The number of U.S. homeowners who owe more on their mortgage than their home is worth has fallen off by nearly half in the last two years, but third-quarter data shows millions are still close to slipping back under.
In a report released this week , property data company Zillow  estimated that 8.7 million homeowners living in the nation's top housing markets were underwater on their mortgage as of the end of the third quarter, putting the country's negative equity rate at 16.9 percent. The U.S. underwater rate peaked at 31.4 percent in 2012's first quarter.
"The market has made terrific strides since bottoming out in late 2011 and early 2012, with millions of underwater homeowners freed in just the past few years, and millions more set to surface in coming months and years," said Dr. Stan Humphries, chief economist at Zillow.
By the end of Q3 2015, the company expects negative equity will drop further to a rate of 15.2 percent.

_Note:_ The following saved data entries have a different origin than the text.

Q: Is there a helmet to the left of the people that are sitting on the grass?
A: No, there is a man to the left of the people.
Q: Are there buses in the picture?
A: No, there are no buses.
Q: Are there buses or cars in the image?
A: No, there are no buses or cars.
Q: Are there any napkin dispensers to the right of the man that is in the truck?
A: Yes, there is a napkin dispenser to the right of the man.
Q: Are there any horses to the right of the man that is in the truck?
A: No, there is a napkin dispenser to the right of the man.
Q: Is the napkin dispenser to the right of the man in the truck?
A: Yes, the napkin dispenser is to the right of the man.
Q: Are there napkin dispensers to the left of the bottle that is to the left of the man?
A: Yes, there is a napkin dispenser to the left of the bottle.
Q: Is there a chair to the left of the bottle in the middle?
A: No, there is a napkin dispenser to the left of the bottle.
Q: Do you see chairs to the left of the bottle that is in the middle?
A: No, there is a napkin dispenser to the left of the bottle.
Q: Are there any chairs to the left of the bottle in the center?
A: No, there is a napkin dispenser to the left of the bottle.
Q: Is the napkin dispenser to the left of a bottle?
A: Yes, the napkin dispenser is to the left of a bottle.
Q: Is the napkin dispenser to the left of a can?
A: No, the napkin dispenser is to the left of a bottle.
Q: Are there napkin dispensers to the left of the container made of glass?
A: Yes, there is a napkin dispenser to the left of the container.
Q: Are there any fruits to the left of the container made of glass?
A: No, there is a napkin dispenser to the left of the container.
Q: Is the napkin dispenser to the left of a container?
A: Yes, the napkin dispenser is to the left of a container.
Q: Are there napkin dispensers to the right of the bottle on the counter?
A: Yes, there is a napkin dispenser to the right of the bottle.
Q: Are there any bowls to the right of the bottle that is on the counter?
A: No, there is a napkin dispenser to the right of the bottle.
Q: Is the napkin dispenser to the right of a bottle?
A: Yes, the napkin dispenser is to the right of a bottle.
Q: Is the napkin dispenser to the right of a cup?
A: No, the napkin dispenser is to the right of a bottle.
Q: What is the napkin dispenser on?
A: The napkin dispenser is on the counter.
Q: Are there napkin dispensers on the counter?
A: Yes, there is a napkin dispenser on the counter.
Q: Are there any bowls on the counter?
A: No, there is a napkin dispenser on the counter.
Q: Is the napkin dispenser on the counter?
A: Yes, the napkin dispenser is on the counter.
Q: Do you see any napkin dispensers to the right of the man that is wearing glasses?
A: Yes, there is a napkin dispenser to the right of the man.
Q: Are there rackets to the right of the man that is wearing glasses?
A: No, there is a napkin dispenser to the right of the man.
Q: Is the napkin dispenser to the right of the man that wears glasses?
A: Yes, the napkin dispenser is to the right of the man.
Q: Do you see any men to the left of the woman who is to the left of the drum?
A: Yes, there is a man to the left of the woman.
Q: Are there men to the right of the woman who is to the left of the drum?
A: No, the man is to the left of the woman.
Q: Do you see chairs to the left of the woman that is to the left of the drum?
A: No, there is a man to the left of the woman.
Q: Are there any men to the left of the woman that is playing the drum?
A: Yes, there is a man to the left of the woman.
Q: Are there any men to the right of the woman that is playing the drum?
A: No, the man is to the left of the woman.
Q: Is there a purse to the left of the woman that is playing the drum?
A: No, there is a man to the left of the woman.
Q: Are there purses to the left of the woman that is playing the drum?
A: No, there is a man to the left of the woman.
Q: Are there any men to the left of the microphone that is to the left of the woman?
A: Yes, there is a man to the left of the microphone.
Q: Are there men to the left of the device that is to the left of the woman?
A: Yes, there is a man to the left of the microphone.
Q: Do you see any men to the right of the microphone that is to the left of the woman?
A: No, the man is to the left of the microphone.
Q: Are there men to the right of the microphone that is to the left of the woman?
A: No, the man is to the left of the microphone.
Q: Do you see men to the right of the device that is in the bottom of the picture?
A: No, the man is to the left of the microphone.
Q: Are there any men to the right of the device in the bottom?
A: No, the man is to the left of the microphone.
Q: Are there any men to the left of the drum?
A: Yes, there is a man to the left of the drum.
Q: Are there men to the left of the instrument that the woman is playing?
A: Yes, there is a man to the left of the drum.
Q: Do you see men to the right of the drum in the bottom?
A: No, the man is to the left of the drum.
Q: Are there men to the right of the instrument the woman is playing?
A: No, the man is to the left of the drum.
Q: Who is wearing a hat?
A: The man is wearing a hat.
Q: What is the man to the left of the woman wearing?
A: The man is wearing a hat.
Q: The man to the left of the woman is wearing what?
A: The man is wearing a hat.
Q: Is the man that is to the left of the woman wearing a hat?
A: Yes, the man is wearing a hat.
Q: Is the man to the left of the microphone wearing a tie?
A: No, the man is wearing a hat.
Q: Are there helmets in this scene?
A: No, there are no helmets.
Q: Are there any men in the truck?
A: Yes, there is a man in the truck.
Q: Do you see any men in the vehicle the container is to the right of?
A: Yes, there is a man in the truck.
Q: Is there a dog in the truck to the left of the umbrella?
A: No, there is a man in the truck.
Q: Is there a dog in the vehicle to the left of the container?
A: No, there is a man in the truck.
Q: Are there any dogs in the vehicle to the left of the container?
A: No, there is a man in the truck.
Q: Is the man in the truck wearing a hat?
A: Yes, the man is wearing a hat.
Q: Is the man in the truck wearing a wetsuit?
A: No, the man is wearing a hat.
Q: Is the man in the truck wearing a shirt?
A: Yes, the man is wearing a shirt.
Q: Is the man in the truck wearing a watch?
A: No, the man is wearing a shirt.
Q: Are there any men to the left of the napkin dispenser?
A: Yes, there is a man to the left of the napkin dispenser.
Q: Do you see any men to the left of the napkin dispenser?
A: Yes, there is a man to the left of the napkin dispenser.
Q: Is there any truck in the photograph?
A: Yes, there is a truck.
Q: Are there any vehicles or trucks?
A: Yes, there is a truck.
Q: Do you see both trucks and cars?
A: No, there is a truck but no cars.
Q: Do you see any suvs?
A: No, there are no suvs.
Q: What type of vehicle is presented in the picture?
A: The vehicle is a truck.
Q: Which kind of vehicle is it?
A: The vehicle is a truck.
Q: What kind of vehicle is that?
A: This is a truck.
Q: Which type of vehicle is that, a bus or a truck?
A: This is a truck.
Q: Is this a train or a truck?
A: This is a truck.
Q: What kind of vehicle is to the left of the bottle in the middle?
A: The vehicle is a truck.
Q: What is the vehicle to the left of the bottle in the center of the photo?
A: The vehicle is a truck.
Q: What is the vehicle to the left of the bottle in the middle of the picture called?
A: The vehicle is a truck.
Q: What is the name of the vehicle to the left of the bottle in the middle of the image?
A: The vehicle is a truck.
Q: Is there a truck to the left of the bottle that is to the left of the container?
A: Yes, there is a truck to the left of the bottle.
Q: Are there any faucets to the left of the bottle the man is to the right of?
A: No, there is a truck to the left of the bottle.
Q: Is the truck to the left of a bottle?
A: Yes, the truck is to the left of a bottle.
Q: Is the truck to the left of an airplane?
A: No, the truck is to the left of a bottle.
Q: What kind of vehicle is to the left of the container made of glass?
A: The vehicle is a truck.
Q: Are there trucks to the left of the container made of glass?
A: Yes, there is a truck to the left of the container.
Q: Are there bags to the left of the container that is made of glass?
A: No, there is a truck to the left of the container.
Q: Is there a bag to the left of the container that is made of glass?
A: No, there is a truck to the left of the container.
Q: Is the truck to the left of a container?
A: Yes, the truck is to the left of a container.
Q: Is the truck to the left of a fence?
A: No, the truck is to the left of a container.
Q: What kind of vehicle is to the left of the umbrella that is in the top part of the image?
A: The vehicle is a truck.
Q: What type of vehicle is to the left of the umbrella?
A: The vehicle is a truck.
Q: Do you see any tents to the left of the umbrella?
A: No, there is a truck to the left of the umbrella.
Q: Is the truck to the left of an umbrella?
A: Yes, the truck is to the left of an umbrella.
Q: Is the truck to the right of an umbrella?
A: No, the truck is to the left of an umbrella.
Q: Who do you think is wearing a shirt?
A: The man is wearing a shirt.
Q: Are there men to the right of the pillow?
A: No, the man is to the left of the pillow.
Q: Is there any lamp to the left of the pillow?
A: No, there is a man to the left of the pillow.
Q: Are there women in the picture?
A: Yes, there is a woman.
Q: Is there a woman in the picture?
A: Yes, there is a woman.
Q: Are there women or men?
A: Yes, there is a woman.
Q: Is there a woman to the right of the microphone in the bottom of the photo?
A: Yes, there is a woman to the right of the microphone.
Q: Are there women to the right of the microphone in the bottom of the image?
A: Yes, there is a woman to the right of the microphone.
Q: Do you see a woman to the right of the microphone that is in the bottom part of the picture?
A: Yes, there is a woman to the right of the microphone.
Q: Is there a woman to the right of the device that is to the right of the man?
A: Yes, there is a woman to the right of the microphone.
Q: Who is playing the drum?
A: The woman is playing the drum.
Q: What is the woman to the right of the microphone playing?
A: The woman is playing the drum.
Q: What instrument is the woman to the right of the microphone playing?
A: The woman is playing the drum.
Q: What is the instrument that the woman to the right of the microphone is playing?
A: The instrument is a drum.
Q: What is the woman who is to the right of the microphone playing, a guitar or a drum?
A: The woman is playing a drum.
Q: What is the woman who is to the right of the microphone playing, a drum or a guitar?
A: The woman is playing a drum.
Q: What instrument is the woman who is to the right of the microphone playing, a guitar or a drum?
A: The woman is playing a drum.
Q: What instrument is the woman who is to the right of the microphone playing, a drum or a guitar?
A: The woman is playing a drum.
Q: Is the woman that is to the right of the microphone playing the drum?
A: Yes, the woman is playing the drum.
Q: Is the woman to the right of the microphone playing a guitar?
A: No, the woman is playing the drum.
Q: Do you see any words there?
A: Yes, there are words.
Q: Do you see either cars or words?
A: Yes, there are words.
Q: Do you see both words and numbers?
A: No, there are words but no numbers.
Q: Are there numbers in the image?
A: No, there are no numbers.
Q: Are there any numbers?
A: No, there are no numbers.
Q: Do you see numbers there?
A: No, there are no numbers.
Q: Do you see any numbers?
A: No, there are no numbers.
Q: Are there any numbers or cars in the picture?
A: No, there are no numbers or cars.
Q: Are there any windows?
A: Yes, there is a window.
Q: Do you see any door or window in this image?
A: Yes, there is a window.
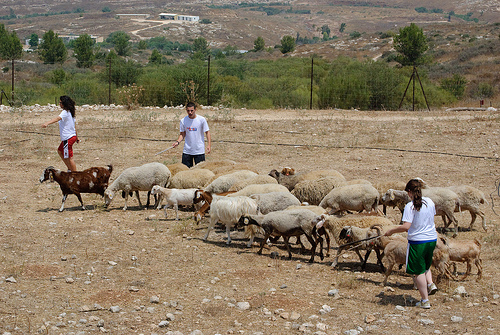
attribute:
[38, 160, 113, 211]
sheep — brown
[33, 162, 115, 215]
goat — brown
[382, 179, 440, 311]
woman — standing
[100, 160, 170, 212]
sheep — white 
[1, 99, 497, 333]
field — sandy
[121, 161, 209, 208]
sheep — white 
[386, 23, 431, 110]
tree — green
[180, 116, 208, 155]
t-shirt — white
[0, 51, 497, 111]
fencing — metal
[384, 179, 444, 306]
woman — herding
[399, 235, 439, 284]
shorts — green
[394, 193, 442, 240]
t-shirt — white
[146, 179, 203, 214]
goat — white, small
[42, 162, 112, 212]
goat — brown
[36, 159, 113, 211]
goat — brown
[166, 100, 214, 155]
man — herding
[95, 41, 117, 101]
tree — green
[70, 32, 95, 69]
tree — green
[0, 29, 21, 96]
tree — green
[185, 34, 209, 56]
tree — green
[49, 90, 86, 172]
woman — herding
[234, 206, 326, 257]
sheep — white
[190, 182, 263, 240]
sheep — white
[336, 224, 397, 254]
sheep — white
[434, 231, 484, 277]
sheep — white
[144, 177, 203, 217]
sheep — white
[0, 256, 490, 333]
rocks — laying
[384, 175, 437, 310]
person — standing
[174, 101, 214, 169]
person — standing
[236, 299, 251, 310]
rock — small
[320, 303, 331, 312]
rock — small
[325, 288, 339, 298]
rock — small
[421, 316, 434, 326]
rock — small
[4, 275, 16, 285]
rock — small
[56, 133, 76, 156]
shorts — red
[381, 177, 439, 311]
person — young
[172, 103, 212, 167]
person — young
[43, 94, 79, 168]
person — standing, young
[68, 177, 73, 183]
spot — white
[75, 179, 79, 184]
spot — white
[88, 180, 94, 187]
spot — white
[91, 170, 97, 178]
spot — white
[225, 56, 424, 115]
brush — green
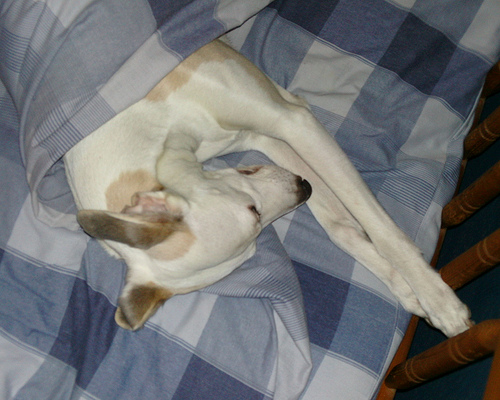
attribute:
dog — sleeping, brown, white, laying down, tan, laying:
[59, 35, 472, 340]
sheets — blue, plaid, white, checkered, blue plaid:
[1, 1, 495, 399]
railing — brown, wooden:
[461, 105, 499, 161]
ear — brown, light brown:
[68, 191, 186, 252]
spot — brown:
[99, 166, 163, 214]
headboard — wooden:
[371, 59, 496, 399]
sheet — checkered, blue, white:
[2, 3, 278, 234]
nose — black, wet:
[296, 173, 315, 203]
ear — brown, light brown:
[113, 277, 174, 335]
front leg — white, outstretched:
[240, 79, 473, 338]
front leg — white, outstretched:
[245, 135, 436, 329]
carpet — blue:
[397, 94, 498, 399]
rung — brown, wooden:
[441, 160, 499, 238]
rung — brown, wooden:
[428, 227, 499, 293]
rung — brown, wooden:
[384, 317, 498, 393]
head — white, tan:
[76, 160, 311, 335]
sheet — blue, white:
[211, 0, 499, 400]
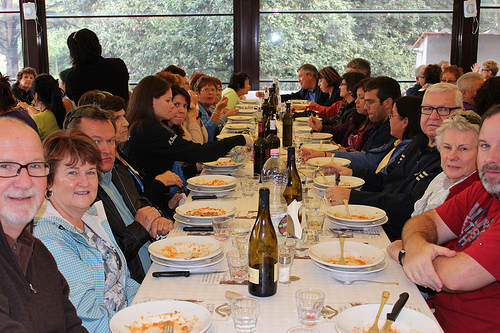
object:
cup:
[294, 288, 326, 326]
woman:
[120, 76, 255, 217]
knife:
[381, 291, 408, 332]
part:
[384, 312, 396, 321]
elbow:
[438, 276, 474, 294]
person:
[308, 71, 377, 152]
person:
[195, 75, 229, 143]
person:
[62, 105, 173, 284]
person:
[158, 85, 193, 142]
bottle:
[247, 186, 279, 299]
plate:
[307, 238, 390, 283]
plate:
[185, 174, 239, 196]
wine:
[247, 187, 280, 298]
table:
[122, 100, 444, 333]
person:
[408, 109, 485, 220]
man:
[386, 102, 499, 333]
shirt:
[432, 181, 498, 333]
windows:
[2, 0, 499, 101]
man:
[0, 115, 93, 333]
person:
[192, 75, 239, 143]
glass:
[229, 297, 259, 333]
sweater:
[1, 230, 87, 333]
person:
[359, 75, 403, 152]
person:
[29, 128, 141, 332]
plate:
[311, 175, 366, 198]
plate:
[173, 201, 238, 228]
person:
[324, 82, 466, 241]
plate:
[332, 304, 441, 333]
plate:
[106, 300, 214, 333]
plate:
[146, 235, 225, 271]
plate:
[326, 204, 386, 230]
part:
[259, 287, 269, 293]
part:
[444, 254, 469, 279]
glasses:
[0, 161, 53, 179]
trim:
[238, 1, 261, 90]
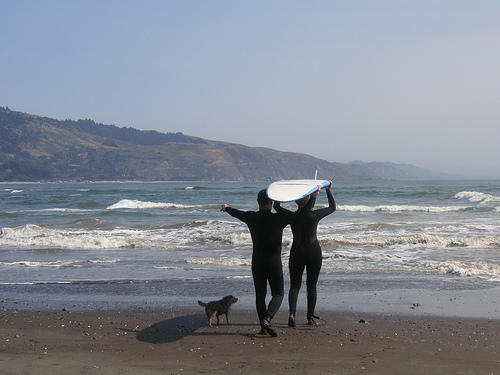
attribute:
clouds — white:
[250, 14, 447, 159]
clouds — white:
[457, 56, 497, 172]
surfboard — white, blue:
[265, 170, 331, 204]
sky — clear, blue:
[15, 9, 485, 124]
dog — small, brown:
[193, 292, 241, 327]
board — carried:
[264, 171, 332, 206]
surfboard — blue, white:
[264, 166, 334, 204]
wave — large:
[414, 175, 496, 230]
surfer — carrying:
[222, 180, 292, 340]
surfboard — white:
[262, 177, 329, 204]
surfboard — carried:
[261, 164, 349, 215]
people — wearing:
[206, 171, 357, 347]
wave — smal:
[412, 252, 498, 287]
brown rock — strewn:
[346, 305, 392, 335]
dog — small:
[198, 295, 237, 328]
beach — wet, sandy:
[1, 276, 498, 372]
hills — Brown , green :
[0, 107, 498, 181]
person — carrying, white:
[274, 184, 337, 326]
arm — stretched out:
[221, 195, 252, 224]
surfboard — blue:
[240, 163, 392, 219]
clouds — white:
[180, 59, 390, 142]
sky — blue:
[56, 3, 445, 168]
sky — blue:
[40, 14, 415, 162]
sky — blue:
[161, 21, 450, 151]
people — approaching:
[184, 195, 376, 328]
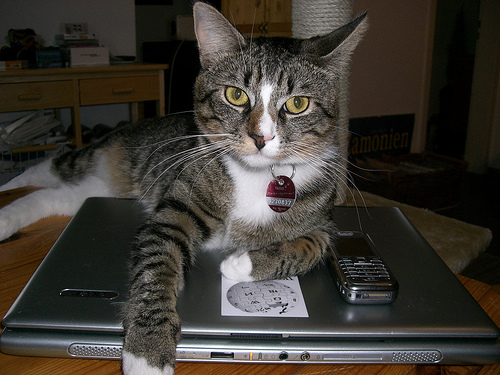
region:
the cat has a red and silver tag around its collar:
[266, 163, 300, 213]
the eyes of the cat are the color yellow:
[210, 82, 338, 123]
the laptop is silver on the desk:
[103, 187, 411, 349]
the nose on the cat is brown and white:
[251, 75, 274, 160]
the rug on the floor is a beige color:
[404, 202, 481, 276]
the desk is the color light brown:
[8, 62, 160, 119]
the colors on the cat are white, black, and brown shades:
[133, 157, 238, 349]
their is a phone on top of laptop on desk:
[323, 210, 393, 332]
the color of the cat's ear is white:
[190, 8, 234, 65]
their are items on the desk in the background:
[2, 14, 103, 67]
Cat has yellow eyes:
[210, 52, 355, 134]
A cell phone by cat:
[311, 200, 409, 333]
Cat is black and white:
[85, 9, 381, 328]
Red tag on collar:
[246, 167, 323, 215]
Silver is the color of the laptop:
[31, 144, 496, 374]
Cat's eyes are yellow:
[287, 83, 326, 123]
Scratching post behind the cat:
[282, 1, 390, 221]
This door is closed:
[431, 8, 483, 183]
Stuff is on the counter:
[5, 18, 175, 86]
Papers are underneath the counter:
[1, 107, 93, 189]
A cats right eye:
[223, 68, 256, 113]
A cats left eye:
[273, 93, 318, 123]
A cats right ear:
[183, 1, 258, 75]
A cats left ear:
[305, 4, 375, 71]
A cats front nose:
[244, 124, 274, 149]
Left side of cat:
[270, 16, 359, 290]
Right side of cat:
[177, 2, 262, 282]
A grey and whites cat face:
[219, 73, 315, 160]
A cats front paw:
[113, 292, 190, 373]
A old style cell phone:
[328, 228, 398, 315]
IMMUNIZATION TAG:
[262, 175, 307, 212]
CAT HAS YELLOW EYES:
[220, 81, 325, 118]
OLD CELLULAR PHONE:
[312, 210, 407, 311]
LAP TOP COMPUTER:
[30, 155, 496, 371]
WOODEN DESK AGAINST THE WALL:
[5, 27, 168, 140]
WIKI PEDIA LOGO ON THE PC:
[218, 271, 309, 324]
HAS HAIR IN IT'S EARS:
[326, 15, 371, 80]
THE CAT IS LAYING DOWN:
[41, 17, 421, 339]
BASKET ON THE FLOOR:
[362, 141, 473, 216]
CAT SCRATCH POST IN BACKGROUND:
[288, 4, 495, 279]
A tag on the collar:
[263, 166, 298, 217]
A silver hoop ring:
[267, 162, 298, 180]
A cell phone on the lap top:
[323, 220, 400, 304]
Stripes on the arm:
[275, 237, 330, 277]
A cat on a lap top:
[63, 5, 375, 363]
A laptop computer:
[201, 301, 498, 371]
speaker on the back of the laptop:
[386, 346, 443, 363]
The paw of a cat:
[214, 246, 266, 286]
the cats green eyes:
[212, 68, 324, 125]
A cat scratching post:
[288, 1, 354, 38]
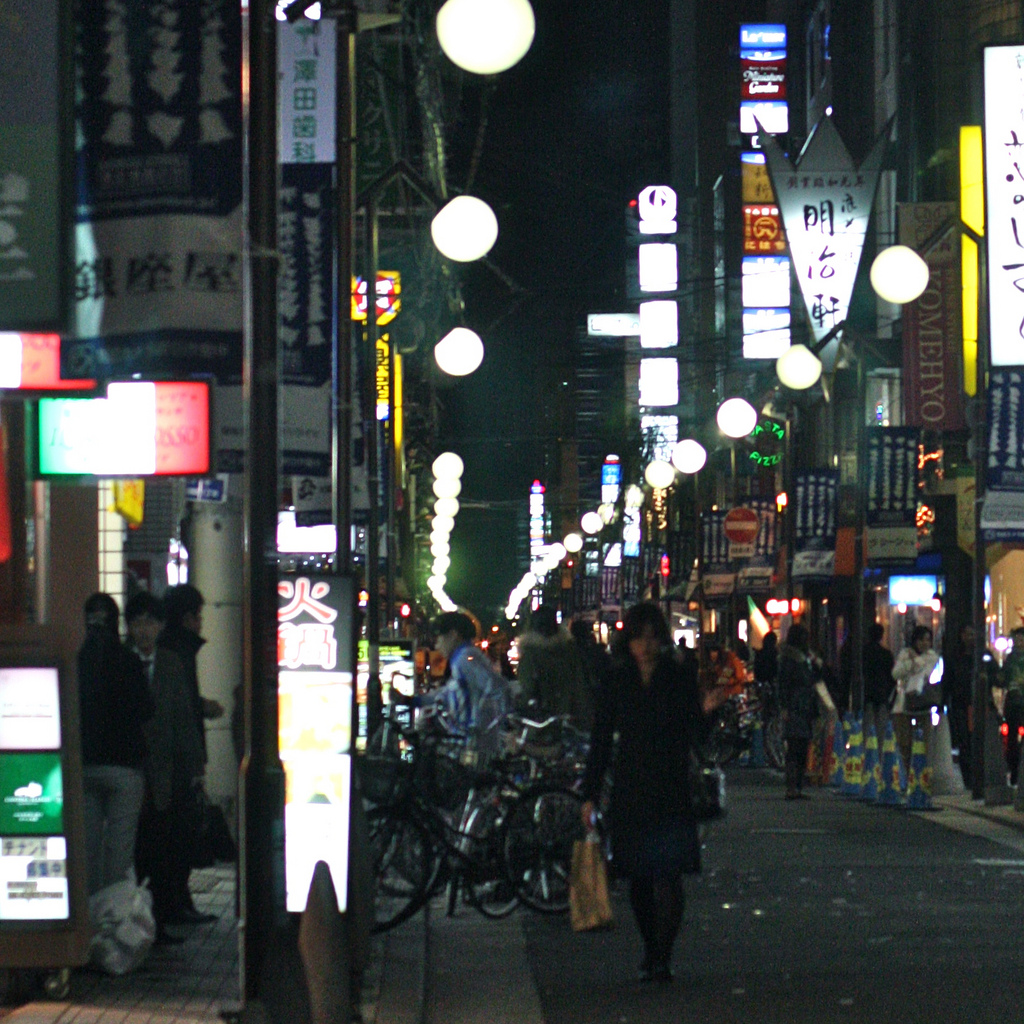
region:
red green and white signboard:
[33, 377, 215, 479]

While improving trends in home values and foreclosures have helped push more homeowners into positive equity positions, many are still barely afloat, possessing too little equity to realistically afford the cost of selling their home and buying a new one. Because they're essentially locked into their houses, those homeowners are unable to contribute to their local stock of for-sale homes and are stuck in the way of entry-level or move-up buyers.
Factoring in that group, Zillow estimates the "effective" negative equity rate is closer to 35 percent.
On top of that, most of the improvement in home values has happened in the housing market's highest price tier, where homeowners are only about one-third as likely to be underwater as those in bottom-tier homes (9.3 percent compared to 27.4 percent).
The gap is even greater in some of the nation's still-struggling markets—like Detroit, where nearly 50 percent of homes valued in the bottom price tier were underwater, while 7.6 percent of the highest-priced homes were upside down.
Humphries says those problems are partly a reflection of some of the housing market's current challenges, including low inventory, rapid value appreciation, and weak sales.
"None of these problems will be solved overnight, in large part because negative equity will likely be a part of the housing market for years, and easily into the next decade in some hard-hit areas," he said. "But we're moving in the right direction, and time will heal all wounds."